The COVID-19 pandemic is not a natural disaster that exempts employers from complying with the Worker Adjustment and Retraining Act, the 1989 law that requires companies to give affected employees 60 days’ notice of a plant closing or mass layoff, a federal appeals court said Wednesday.
Crew members of Houston-based US Well Services Inc., which performs fracking services, were told they were being laid off immediately in March 2020 because of “unforeseeable business circumstances,” caused by a drop in oil prices and the pandemic, according to the ruling by the 5th U.S. Circuit Court of Appeals in New Orleans in Scott Easom; Adrian Howard; John Nau v. US Well Services Inc.
Crew members filed a class-action complaint against the company in U.S. District Court in Houston for allegedly violating the WARN Act by terminating them without advance notice, arguing that COVID-19 was not a natural disaster and not a direct cause of their layoffs.
The company contended the pandemic was a natural disaster, and was therefore exempt from the WARN Act’s notice requirement.
The district court ruled that COVID-19 was a natural disaster but denied motions for summary judgment in the case on the basis the record did not show whether COVID-19 was the “but for” cause of the layoffs.

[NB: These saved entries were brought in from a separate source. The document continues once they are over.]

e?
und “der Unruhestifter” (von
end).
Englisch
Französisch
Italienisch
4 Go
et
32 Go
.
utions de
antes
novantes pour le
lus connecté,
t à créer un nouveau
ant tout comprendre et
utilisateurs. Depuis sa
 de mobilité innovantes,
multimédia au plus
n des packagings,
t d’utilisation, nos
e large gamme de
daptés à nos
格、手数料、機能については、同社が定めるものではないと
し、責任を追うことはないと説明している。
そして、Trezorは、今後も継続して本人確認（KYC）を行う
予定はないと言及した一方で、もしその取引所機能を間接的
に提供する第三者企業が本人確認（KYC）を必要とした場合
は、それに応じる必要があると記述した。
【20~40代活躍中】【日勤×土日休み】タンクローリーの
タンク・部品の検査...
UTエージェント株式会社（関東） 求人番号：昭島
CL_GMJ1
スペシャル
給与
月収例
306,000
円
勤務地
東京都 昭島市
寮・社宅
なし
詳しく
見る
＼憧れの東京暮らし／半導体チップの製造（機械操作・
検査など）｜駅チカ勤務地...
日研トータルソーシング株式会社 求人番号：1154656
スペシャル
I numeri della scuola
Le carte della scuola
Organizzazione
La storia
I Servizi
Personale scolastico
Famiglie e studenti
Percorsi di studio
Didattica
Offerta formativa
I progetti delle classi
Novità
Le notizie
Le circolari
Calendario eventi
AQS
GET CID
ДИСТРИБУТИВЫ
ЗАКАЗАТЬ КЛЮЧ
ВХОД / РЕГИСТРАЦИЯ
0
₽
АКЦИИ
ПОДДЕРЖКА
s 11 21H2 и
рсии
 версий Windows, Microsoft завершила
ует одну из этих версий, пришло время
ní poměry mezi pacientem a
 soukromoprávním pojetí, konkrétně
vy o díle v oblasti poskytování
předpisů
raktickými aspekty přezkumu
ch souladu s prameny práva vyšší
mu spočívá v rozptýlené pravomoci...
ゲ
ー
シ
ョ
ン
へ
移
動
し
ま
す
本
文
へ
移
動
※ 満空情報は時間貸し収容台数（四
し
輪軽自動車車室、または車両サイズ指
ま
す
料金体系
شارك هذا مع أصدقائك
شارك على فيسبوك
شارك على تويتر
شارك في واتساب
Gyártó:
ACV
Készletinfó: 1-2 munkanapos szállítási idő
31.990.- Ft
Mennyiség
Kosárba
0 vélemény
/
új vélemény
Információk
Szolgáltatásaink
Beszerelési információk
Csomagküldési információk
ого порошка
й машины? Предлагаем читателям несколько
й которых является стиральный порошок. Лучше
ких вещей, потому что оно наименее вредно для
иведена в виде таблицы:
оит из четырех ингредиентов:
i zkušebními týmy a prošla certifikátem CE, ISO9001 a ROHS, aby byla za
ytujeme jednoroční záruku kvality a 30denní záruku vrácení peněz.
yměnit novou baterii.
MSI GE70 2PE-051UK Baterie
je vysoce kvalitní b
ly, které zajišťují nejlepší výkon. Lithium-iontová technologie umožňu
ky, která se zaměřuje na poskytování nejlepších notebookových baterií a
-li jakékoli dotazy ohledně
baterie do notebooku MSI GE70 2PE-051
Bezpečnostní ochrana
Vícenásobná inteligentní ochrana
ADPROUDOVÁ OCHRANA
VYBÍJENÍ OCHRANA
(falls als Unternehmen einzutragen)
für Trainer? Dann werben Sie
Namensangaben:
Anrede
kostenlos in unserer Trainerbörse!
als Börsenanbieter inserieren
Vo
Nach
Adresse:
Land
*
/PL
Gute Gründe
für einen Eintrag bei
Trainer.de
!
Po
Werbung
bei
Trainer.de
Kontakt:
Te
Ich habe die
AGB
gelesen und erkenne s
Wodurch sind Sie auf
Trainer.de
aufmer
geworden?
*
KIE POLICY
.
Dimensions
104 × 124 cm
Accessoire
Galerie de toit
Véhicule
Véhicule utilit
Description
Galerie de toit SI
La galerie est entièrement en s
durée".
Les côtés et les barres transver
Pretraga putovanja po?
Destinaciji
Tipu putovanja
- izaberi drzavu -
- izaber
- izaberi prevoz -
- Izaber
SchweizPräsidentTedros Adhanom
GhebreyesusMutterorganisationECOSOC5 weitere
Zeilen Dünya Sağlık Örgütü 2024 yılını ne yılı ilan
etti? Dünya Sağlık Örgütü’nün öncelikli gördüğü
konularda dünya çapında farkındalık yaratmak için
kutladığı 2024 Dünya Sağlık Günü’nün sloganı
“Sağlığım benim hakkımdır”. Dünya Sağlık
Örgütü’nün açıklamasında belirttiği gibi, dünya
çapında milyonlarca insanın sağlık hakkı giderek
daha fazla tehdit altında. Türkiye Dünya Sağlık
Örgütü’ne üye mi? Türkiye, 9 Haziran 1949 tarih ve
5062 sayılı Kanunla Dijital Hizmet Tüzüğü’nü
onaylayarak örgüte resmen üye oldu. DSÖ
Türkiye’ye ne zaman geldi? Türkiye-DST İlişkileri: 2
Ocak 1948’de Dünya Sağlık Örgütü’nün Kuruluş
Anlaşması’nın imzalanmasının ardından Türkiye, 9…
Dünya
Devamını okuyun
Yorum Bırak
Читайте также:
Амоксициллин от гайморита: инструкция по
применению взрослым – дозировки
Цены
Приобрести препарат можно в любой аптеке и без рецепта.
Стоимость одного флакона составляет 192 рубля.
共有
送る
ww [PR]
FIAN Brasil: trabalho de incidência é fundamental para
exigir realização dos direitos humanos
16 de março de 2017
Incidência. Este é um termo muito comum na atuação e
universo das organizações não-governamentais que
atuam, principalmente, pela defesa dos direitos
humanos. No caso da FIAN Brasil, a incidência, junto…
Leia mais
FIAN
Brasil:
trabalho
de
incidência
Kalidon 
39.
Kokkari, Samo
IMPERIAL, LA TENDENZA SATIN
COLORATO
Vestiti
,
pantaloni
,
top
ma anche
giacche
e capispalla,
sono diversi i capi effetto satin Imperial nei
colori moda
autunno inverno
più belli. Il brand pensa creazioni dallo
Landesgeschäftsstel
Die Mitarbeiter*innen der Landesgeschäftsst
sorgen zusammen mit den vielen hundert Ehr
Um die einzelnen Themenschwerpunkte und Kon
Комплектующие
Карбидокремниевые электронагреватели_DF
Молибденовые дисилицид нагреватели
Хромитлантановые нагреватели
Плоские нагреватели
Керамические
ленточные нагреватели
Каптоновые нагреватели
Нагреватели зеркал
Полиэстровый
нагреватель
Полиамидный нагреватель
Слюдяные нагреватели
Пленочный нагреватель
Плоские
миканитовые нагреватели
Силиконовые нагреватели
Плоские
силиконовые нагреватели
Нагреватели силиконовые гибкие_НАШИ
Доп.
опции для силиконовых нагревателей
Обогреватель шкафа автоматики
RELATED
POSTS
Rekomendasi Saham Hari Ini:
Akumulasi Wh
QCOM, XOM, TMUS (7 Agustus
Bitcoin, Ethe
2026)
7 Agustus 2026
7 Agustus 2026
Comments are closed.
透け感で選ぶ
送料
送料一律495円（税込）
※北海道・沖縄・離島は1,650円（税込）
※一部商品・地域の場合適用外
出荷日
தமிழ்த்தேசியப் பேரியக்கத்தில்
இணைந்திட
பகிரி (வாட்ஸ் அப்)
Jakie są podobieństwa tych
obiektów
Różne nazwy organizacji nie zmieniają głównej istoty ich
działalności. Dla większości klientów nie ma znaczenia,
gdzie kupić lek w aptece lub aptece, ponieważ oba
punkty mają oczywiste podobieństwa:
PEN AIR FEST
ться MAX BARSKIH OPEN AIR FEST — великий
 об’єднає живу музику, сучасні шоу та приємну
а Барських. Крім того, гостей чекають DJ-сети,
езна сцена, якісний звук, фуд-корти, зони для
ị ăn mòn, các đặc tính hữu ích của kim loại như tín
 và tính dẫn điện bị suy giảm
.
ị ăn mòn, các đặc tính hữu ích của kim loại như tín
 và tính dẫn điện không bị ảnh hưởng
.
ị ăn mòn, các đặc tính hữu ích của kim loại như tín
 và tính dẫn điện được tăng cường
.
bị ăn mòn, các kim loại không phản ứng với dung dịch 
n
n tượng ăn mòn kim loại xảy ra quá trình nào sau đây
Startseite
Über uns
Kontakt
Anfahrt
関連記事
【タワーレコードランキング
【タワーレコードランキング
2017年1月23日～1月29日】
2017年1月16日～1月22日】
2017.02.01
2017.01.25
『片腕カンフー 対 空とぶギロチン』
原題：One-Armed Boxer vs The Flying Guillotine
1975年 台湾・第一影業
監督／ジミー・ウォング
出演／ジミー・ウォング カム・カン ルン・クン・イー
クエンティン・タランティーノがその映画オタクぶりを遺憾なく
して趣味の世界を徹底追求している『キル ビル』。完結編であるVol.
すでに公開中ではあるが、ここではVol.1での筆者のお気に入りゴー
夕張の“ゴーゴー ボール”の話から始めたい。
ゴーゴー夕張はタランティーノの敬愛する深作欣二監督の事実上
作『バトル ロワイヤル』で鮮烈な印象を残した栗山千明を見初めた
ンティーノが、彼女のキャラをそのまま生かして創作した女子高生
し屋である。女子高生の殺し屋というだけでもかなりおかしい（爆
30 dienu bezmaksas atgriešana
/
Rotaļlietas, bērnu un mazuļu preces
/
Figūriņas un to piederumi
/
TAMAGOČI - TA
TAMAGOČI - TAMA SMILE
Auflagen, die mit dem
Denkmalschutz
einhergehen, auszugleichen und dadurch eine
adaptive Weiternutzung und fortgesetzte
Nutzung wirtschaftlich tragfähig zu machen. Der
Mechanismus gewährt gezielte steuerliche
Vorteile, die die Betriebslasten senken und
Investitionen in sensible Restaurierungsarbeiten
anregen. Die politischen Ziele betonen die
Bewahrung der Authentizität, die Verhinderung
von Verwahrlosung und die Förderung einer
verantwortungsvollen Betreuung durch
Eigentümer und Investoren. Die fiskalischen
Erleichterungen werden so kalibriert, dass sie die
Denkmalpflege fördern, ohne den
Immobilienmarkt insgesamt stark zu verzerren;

Citing an earlier ruling, a three-judge appeals court panel ruled that the WARN Act, which was “adopted in response to the extensive worker dislocation that occurred in the 1970s and 1980s” does not qualify as a natural disaster under the law’s natural disaster exemption.
The ruling also held that under a Department of Labor regulation, to qualify for a natural disaster exemption an employer must be able to demonstrate that its plant closing or mass layoff is “a direct result of a natural disaster.”
The panel reversed the lower court and remanded the case for further proceedings.
Attorneys in the case did not respond to requests for comment.